Beim Down-Syndrom ist das Chromosom 21 nicht zweimal, sondern dreimal vorhanden. Dieses zusätzliche dritte Chromosom bewirkt erhebliche Störungen des normalen biochemischen Gefüges und führt zu deutlichen Abweichungen in der Entwicklung aufgrund eines direkten Effektes durch die 1,5 fache Gendosis und eines indirekten Effektes durch eine veränderte Regulation der verschiedensten Gene auf anderen Chromosomen.
Obwohl das Chromosom 21 zu den kleinsten gehört (nur 1,5 % der menschlichen Erbinformation liegen darauf), sind die auftretenden prä- und postnatalen Veränderungen sowie die Beeinträchtigungen in der gesamten Entwicklung vielfältig.

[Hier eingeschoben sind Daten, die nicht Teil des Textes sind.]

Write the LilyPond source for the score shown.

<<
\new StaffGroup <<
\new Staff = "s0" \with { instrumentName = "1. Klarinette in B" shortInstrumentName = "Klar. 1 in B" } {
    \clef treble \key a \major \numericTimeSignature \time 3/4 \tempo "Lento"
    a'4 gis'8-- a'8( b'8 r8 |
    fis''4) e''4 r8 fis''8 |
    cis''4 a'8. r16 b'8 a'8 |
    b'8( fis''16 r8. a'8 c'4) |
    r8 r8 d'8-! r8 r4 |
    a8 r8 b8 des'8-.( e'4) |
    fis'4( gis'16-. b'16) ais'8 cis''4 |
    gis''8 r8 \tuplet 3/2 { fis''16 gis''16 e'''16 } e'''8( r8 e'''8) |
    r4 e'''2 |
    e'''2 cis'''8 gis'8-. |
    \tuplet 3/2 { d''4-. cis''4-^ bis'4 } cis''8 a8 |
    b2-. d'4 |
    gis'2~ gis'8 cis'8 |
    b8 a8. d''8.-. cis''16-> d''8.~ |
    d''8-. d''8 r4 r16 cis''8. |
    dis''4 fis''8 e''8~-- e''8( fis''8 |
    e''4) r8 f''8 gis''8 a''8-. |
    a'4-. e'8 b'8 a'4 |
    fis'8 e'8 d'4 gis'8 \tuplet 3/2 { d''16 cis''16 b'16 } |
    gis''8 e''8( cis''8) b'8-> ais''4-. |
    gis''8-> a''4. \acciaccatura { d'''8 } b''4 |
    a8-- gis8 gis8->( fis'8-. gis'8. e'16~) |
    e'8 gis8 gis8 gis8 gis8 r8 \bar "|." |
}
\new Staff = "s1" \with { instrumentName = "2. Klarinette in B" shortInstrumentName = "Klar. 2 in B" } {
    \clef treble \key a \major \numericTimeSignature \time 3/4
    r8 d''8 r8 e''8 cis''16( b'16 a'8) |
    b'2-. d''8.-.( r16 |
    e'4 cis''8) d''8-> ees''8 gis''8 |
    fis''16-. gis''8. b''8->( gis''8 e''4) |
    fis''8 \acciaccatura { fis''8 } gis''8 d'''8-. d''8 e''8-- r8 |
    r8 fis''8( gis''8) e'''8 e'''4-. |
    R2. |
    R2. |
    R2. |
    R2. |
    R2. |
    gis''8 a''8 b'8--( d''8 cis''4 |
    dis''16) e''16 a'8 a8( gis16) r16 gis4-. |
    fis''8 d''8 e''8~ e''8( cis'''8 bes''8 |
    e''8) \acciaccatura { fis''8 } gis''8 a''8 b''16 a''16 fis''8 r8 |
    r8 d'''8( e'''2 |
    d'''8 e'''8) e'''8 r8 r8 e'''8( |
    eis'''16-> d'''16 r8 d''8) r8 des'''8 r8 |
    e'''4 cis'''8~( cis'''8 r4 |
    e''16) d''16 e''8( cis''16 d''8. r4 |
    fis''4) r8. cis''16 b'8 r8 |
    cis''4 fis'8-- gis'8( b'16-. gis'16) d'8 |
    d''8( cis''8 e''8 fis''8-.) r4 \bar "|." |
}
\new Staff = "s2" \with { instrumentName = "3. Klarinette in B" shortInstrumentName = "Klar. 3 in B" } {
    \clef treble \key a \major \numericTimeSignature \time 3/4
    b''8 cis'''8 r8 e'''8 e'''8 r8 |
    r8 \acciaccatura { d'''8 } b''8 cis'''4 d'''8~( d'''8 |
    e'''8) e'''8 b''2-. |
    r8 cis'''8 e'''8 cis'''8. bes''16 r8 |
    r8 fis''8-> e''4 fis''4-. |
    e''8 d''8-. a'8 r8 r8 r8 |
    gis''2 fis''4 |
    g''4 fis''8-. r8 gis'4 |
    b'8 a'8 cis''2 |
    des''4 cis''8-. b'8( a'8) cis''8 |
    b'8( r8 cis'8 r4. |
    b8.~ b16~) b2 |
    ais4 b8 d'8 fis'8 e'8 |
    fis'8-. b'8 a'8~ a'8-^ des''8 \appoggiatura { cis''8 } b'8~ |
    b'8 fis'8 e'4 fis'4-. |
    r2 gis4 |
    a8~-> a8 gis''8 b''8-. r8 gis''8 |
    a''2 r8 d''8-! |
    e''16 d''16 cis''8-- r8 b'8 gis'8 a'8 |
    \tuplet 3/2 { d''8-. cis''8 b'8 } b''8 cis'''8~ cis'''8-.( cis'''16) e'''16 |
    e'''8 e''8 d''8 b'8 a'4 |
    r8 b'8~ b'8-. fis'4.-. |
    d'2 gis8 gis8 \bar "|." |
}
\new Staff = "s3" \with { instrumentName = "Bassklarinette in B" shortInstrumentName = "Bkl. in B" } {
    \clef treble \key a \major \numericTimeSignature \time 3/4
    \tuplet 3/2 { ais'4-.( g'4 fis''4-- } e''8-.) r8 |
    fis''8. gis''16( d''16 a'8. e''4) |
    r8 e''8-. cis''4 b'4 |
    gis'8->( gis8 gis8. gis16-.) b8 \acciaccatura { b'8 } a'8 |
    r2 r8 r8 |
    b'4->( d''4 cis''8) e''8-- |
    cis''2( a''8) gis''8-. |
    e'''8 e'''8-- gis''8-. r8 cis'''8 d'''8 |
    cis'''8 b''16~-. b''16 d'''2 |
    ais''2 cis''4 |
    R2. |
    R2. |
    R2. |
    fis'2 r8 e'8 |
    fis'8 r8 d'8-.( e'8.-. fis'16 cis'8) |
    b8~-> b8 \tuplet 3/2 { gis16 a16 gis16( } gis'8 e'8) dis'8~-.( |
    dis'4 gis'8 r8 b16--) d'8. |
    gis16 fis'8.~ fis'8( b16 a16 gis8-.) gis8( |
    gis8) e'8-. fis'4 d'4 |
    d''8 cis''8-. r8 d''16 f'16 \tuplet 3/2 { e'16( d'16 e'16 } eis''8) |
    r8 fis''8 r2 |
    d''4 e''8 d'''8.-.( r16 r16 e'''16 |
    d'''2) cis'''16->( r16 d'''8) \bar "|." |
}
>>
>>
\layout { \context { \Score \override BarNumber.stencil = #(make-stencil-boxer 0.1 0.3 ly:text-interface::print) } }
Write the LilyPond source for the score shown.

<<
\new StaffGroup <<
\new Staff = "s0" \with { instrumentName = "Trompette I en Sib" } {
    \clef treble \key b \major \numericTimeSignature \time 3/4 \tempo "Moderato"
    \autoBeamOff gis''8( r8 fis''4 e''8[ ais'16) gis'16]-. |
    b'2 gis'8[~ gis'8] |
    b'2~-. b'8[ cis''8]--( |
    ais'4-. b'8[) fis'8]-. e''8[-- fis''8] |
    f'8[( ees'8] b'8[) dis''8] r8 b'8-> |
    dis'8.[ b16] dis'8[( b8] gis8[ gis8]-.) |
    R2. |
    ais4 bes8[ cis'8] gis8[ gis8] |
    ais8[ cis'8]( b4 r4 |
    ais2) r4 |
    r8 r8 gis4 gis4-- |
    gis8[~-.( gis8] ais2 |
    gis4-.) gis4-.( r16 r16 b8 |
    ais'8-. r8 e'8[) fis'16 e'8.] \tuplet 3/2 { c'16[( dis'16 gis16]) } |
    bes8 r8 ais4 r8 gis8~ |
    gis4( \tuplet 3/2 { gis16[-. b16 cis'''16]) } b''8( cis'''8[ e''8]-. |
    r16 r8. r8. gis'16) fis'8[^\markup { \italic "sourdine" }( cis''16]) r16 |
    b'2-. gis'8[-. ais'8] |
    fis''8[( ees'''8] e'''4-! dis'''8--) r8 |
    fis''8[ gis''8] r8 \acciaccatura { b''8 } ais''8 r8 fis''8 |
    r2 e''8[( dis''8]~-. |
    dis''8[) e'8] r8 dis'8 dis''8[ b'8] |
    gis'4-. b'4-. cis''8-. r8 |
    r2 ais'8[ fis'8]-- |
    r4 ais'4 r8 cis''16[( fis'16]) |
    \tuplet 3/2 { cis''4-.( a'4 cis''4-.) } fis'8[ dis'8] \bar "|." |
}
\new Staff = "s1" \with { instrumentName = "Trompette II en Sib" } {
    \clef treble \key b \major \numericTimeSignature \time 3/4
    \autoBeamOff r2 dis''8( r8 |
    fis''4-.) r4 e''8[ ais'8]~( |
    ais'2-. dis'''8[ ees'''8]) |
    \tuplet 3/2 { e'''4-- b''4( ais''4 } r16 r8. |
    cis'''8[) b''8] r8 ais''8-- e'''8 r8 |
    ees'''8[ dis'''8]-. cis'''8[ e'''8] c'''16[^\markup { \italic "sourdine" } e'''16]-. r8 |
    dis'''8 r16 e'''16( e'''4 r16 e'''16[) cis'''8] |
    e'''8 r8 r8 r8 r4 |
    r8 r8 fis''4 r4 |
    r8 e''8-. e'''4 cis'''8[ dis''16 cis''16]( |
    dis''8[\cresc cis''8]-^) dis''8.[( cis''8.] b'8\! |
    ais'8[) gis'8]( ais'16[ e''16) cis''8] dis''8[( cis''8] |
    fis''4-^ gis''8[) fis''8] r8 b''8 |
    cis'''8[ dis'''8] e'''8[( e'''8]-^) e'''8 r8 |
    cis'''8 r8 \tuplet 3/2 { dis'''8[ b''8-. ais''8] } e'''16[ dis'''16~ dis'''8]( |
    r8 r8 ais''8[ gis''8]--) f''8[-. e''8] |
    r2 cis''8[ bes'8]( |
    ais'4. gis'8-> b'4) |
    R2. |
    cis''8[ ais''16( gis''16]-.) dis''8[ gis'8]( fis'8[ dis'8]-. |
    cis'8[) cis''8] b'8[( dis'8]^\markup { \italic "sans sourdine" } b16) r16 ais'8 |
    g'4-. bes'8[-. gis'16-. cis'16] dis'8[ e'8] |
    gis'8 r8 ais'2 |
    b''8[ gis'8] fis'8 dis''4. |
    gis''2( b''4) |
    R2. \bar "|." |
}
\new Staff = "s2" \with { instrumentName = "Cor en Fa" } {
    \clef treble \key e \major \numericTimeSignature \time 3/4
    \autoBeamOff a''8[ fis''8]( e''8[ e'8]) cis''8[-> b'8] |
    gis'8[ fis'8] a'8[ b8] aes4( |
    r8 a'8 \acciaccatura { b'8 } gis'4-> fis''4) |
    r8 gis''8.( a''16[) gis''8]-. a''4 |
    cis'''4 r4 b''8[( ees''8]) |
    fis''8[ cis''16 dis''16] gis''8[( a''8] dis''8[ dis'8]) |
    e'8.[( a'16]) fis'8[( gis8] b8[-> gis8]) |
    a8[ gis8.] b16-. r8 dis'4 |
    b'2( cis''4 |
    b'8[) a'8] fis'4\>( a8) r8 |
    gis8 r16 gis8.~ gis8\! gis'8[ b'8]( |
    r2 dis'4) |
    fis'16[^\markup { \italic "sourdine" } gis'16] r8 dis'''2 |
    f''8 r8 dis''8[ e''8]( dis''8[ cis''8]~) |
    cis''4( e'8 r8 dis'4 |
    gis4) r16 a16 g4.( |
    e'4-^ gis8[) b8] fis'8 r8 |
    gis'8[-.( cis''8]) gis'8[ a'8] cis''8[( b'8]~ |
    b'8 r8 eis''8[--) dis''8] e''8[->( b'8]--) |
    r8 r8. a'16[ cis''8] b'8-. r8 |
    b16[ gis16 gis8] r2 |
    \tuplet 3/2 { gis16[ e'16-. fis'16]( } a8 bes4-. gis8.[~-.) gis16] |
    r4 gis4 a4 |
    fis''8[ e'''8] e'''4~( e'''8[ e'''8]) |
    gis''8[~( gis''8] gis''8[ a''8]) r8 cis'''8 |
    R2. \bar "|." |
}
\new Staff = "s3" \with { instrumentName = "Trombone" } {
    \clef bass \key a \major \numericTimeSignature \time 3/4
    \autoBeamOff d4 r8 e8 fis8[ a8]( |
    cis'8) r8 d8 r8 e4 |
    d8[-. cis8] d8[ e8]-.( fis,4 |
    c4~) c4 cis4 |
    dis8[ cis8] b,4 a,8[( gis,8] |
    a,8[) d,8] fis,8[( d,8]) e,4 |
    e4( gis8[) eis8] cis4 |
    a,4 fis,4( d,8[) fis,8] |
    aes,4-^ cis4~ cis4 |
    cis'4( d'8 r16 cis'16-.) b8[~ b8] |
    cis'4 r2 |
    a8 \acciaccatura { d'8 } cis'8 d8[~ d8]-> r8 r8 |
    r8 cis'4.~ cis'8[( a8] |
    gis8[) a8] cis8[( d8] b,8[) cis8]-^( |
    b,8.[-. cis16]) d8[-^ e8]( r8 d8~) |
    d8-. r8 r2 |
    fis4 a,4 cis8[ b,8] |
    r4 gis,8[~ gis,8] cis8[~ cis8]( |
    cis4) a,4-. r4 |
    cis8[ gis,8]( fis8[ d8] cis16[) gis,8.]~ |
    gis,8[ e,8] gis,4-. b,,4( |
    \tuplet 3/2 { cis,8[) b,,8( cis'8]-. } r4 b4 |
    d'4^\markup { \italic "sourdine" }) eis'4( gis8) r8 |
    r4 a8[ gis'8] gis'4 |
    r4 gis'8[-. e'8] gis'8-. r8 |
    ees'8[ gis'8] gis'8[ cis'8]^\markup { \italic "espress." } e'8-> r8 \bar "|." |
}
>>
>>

Das Entstehen der chromosomalen Fehlverteilung erfolgt fast immer zufällig. Allerdings nimmt die Wahrscheinlichkeit für das Auftreten mit höherem Lebensalter der Mutter zu. Selten spielen auch genetische Faktoren eine Rolle. Immer wieder werden aber Vermutungen geäußert, dass zudem auch eine Vielzahl unterschiedlicher exogener Risiken wie Strahlenschädigungen oder Umweltbelastungen eine auslösende Wirkung haben könnten. Bisher gibt es aber noch keine gesicherten Erkenntnisse über solche möglichen Ursachen. Auch für regionales oder zeitlich erheblich verstärktes Vorkommen (Halder 2009, 16) oder untypisches häufigeres Auftreten in manchen Ländern (z. B. im Oman mit einer Relation von 1:391 Geburten) sind wahrscheinlich bisher nicht bekannte »exogene Noxen« zu vermuten (Sperling 2007, 42 f.). Auch in Europa gibt es erhebliche Unterschiede zwischen den einzelnen Ländern. So wurde bei 10.000 Geburten in Schweden 22,12-mal, in England jedoch nur 10,5-mal das Down-Syndrom (lebend und tot geborene plus Abbrüche) ermittelt (Gocchi et.al. 2011, 35).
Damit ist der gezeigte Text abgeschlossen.